Lyssavirus is rare, but deadly — what should you do if bat bites you?
A man in his 50s has died from lyssavirus in New South Wales after being bitten by a bat several months ago.
This is Australia's fourth human case of bat lyssavirus and the first confirmed case in NSW since the virus was first identified in 1996 in a black flying fox in Queensland. So what is lyssavirus? And how can you protect yourself if you come into contact with a bat?
Australian bat lyssavirus belongs to the Rhabdoviridae family, the same group of viruses that causes rabies.
It primarily infects bats. Active monitoring suggests fewer than 1 per cent of healthy bats carry the virus, though prevalence rises to 5–10 per cent in sick or injured bats. In bats, the virus often causes no obvious symptoms, though some show neurological signs such as disorientation, aggression, muscle spasms and paralysis. Some will die.
The virus has been confirmed in all four mainland flying fox species (Pteropus alecto, P. poliocephalus, P. scapulatus and P. conspicillatus) as well as the yellow-bellied sheathtail bat (Saccolaimus flaviventris), a species of microbat.
However, serological evidence – where scientists test for antibodies in bats' blood – suggests other microbats could be susceptible too. So we should be cautious with all Australian bat species when it comes to lyssavirus.
Unlike rabies, which causes roughly 59,000 human deaths annually, predominantly in Africa and Asia, human infection with bat lyssavirus is extremely rare. Australian bat lyssavirus, as the name suggests, is unique to Australia. But other bat lyssaviruses, such as European bat lyssavirus, have similarly caused rare human infections.
Human infection with bat lyssavirus occurs through direct contact with infected bat saliva via bites, scratches or open skin. It can also occur if our mucous membranes (eyes, nose, mouth) are exposed to bat saliva. There's no risk associated with bat faeces, urine, blood, or casual proximity to roosts.
If someone has been exposed, there's an incubation period which can range from weeks to more than two years. During this time the virus slowly moves through the body's nerves to the brain, staying hidden and symptom-free.
Treating the virus during the incubation period can prevent the illness. But if it's not treated, symptoms are serious and it's invariably fatal.
The nature of the illness in humans mirrors rabies, beginning with flu-like symptoms (fever, headache, fatigue), then quickly progressing to severe neurological disease, including paralysis, delirium, convulsions, and loss of consciousness. Death generally occurs within 1–2 weeks of symptom onset. All four recorded human cases in Australia – three in Queensland (in 1996, 1998 and 2013) and the recent NSW case – have been fatal.

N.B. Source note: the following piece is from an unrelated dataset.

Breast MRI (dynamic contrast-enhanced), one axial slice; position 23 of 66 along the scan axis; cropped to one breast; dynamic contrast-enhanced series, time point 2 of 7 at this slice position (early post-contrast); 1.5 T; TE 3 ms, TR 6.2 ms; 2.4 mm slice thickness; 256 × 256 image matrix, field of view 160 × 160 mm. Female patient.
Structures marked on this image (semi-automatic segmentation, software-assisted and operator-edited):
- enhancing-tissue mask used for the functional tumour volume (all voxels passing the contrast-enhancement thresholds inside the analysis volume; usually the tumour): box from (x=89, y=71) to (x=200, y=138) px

There's no effective treatment once symptoms develop If someone is potentially exposed to bat lyssavirus and seeks medical attention, they can be treated with post-exposure prophylaxis, consisting of rabies antibodies and the rabies vaccine. This intervention is highly effective if initiated promptly – preferably within 48 hours, and no later than seven days post-exposure – before the virus enters the central nervous system.

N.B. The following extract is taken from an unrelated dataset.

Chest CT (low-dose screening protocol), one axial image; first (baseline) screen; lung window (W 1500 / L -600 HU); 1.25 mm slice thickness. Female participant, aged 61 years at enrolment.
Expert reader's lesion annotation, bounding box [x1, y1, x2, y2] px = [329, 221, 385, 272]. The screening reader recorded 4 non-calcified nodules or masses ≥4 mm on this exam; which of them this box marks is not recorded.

But no effective treatment exists for Australian bat lyssavirus once symptoms develop. Emerging research on monoclonal antibodies offers potential future therapies, however these are not yet available.
Pre-exposure rabies vaccination, involving three doses over one month, is recommended for high-risk groups. This includes veterinarians, animal handlers, wildlife rehabilitators, and laboratory workers handling lyssaviruses.
It's important for members of the public to avoid all direct contact with bats. Only vaccinated, trained professionals, such as wildlife carers or veterinarians, should handle bats.
Public education campaigns are essential to reduce risky interactions, especially in bat-populated areas. If you get bitten or scratched by a bat, it's vital to act immediately. Wash the wound thoroughly with soap and water for at least 15 minutes, apply an antiseptic (such as betadine), and seek urgent medical attention.
This tragic case in NSW underscores that while extremely rare, bat lyssavirus is an important public health threat. We need to see enhanced public awareness and ensure vaccination for high-risk groups, alongside ongoing bat monitoring and research into new treatments.